Procédure devant la cour

I°) Par une requête et un mémoire, enregistrés le 18 septembre 2018 et le 22 octobre 2020 sous le n° 18LY03524, la société des Autoroutes Rhône-Alpes (AREA), représentée par Me X, demande à la cour :

1°) d'annuler le jugement du tribunal administratif de Lyon du 12 juillet 2018 ;

2°) à titre principal, d'annuler les sept contrats conclus avec la société Signature SA, devenue Signalisation France et de condamner cette société à lui verser la somme de 8 639 632,20 euros à parfaire, assortie des intérêts au taux légal et de leur capitalisation en remboursement des sommes versées pour l'exécution de ces contrats entachés de nullité ;

3°) à titre subsidiaire, de condamner cette même société, sur le fondement de la responsabilité quasi-délictuelle, à lui verser la somme de 1 813 741,97 euros, à parfaire, assortie des intérêts au taux légal et de leur capitalisation ;

4°) dans tous les cas, de mettre à la charge de la société Signalisation France une somme de 5 000 euros au titre de l'article L. 761-1 du code de justice administrative.

## Entrées de données
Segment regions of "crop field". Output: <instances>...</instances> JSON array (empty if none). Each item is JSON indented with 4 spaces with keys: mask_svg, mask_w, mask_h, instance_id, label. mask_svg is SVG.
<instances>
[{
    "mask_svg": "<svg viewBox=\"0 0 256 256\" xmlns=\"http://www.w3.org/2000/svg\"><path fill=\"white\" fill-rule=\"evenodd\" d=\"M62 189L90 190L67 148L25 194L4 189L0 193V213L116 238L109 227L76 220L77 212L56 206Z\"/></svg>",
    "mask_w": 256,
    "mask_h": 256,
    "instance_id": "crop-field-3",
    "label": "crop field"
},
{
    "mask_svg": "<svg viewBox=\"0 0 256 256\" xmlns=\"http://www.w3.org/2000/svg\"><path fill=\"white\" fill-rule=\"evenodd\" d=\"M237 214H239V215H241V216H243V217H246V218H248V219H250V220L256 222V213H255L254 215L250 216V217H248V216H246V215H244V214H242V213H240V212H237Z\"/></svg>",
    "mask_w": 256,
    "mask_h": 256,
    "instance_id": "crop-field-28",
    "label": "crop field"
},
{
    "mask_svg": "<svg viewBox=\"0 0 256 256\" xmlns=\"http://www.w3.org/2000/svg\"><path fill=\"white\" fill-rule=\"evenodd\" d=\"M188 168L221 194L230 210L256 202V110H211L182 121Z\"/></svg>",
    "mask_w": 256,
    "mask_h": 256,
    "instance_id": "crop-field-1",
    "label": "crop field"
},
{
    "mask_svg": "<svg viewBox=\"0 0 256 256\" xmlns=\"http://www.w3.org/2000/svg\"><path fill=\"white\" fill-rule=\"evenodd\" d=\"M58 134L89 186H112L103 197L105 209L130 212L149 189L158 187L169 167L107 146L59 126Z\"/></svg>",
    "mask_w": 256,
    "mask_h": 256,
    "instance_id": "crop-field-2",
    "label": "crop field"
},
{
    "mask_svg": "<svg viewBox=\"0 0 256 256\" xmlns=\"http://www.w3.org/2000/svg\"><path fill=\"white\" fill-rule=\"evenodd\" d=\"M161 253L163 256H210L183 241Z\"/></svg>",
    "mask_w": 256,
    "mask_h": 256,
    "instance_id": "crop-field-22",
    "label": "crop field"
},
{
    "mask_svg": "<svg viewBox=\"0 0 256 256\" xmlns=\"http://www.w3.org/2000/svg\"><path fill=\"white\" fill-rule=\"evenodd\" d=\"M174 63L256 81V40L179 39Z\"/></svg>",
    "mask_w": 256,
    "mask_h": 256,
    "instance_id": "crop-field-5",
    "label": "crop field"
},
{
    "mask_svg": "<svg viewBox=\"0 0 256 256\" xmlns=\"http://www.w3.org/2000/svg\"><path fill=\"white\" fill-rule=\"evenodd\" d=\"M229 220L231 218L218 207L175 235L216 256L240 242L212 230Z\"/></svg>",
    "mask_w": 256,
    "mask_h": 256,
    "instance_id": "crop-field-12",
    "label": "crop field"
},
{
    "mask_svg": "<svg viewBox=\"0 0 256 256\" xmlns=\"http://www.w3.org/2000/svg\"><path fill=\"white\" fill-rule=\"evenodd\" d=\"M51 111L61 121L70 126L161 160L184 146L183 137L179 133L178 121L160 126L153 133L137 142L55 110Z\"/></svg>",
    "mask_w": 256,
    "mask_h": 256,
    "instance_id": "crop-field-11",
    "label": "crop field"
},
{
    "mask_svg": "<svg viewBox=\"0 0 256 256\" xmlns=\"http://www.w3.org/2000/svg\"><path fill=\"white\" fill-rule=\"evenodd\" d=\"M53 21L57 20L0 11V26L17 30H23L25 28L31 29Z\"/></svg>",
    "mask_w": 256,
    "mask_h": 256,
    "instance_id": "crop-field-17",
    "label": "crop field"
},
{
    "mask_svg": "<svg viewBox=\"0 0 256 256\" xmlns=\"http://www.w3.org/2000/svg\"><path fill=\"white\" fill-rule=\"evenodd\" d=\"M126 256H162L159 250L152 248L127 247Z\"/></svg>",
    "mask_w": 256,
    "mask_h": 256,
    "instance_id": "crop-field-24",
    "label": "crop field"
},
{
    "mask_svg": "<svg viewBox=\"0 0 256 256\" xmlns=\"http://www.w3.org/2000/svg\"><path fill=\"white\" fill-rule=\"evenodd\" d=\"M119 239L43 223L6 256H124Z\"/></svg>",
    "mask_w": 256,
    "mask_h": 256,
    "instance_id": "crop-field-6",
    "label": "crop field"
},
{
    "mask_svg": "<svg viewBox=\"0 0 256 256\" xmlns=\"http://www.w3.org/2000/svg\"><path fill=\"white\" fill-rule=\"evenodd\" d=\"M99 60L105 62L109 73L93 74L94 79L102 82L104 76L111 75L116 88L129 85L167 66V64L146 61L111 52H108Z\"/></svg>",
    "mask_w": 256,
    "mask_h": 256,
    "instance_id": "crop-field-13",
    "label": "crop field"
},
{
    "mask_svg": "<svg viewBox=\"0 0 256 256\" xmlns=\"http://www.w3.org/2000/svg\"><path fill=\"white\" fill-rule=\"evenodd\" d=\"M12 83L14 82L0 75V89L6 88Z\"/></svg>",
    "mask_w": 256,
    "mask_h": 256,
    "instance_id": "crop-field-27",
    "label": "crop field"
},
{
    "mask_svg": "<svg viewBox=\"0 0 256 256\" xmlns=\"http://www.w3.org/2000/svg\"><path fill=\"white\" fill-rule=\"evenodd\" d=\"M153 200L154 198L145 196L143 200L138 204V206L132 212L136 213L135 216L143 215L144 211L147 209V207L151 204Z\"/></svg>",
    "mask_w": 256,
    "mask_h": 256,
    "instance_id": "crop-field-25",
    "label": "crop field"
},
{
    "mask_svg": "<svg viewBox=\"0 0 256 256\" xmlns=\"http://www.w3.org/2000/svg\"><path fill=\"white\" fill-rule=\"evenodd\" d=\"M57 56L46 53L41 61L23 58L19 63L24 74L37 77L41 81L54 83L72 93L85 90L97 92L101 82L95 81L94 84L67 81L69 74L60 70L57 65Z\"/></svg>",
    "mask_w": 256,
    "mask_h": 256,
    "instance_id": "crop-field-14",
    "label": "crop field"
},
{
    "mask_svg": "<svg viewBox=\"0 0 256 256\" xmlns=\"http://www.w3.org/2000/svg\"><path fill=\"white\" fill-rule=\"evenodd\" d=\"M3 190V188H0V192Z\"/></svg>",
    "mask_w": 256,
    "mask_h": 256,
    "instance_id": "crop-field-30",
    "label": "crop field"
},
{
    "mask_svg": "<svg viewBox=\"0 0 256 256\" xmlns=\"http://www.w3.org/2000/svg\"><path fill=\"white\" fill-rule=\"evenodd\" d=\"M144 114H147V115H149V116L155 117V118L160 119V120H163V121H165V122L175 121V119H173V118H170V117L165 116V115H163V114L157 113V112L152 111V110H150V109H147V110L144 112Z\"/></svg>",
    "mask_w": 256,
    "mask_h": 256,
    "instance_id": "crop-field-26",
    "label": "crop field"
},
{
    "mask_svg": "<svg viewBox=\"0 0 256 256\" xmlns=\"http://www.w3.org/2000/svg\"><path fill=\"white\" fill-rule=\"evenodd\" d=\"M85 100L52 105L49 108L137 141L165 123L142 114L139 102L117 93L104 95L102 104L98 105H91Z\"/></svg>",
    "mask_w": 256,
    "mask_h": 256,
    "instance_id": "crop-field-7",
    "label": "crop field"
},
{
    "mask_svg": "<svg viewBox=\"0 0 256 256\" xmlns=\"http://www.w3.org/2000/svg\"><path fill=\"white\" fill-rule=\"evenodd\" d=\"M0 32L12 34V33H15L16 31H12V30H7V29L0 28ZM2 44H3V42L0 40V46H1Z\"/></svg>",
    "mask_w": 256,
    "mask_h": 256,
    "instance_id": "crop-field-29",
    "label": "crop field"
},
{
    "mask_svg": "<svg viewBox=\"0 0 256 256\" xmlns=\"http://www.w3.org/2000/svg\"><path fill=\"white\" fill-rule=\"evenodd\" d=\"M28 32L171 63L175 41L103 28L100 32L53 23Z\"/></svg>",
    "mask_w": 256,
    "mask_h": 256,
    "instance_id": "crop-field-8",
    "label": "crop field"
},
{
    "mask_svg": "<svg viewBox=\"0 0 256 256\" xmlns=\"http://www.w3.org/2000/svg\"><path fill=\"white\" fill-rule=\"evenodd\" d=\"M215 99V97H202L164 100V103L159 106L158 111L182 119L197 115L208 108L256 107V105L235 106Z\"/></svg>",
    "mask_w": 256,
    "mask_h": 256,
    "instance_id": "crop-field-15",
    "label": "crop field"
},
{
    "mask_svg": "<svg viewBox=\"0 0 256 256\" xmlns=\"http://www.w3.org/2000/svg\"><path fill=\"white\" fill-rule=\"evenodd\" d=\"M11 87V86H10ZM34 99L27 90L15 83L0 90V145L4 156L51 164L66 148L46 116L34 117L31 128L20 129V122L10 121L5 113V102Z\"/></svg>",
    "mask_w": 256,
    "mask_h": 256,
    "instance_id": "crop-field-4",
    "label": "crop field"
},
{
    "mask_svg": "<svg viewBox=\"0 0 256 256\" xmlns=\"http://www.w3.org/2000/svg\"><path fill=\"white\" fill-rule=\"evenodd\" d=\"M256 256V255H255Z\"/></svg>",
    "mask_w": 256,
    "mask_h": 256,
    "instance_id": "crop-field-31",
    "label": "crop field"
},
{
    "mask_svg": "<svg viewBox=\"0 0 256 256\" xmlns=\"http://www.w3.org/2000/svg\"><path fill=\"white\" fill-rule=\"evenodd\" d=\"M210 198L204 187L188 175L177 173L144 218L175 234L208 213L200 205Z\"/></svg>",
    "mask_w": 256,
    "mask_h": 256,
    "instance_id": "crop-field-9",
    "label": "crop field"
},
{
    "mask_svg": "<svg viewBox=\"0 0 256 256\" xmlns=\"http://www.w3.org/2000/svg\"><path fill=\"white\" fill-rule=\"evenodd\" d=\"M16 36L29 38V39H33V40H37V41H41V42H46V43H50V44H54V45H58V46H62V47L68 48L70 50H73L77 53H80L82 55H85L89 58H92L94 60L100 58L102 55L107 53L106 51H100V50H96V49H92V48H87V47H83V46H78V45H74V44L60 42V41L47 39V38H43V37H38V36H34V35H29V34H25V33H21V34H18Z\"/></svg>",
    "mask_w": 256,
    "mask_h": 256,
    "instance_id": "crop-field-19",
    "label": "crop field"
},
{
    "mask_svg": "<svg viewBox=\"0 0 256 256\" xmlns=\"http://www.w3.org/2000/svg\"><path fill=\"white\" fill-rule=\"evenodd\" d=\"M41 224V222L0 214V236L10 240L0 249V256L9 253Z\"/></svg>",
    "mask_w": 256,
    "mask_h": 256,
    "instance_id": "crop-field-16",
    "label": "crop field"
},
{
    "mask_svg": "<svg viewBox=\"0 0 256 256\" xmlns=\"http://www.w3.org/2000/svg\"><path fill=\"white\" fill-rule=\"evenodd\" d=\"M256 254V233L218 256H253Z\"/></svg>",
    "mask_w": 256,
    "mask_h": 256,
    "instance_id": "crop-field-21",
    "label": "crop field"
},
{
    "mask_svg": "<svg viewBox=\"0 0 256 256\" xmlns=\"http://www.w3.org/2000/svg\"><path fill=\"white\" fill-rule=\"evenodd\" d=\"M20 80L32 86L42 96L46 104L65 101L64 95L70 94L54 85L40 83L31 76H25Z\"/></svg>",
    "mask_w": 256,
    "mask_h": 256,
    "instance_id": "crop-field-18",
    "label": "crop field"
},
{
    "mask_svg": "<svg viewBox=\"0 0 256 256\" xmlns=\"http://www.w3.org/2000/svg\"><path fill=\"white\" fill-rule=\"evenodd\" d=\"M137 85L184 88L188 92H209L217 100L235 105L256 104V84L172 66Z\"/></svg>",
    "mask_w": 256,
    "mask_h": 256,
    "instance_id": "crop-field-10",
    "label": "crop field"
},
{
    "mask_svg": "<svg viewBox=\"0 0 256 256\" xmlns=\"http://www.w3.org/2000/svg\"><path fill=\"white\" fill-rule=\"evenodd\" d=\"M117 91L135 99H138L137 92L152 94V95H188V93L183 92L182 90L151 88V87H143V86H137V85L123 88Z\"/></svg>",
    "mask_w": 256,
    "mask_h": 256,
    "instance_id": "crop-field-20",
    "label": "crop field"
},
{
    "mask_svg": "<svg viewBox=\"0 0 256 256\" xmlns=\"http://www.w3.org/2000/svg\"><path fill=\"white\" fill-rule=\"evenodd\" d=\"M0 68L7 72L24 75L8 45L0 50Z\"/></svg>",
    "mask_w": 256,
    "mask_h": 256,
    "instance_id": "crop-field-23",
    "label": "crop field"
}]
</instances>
* * *
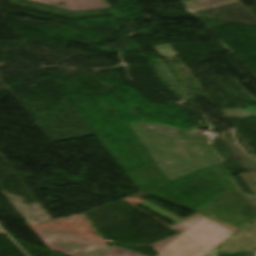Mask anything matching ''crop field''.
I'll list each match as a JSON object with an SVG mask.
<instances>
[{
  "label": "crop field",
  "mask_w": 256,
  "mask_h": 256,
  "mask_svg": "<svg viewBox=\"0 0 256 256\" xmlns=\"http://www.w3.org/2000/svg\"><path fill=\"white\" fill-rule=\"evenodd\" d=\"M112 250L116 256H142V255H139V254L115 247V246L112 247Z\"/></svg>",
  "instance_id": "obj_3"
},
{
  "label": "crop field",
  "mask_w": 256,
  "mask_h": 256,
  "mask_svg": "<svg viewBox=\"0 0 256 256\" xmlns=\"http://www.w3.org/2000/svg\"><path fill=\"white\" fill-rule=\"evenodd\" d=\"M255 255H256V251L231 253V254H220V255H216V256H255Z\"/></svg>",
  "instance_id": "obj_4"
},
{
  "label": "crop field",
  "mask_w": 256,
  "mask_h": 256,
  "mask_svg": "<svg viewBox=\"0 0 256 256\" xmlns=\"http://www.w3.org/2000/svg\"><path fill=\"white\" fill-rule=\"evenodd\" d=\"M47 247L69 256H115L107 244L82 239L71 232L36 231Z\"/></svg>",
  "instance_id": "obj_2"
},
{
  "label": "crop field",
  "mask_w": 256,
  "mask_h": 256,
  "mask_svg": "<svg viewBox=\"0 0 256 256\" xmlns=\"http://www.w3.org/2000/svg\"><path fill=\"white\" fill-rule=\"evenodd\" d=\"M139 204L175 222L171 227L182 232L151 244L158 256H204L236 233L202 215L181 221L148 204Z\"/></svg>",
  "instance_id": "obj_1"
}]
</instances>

## Consignes à respecter
D'après le texte, quelle somme la société AREA demande-t-elle, à titre subsidiaire, que la société Signalisation France soit condamnée à lui verser ? Le matériel présenté n'a aucun lien avec le texte.

## Réponse détaillée
La somme de 1 813 741,97 euros, à parfaire, assortie des intérêts au taux légal et de leur capitalisation.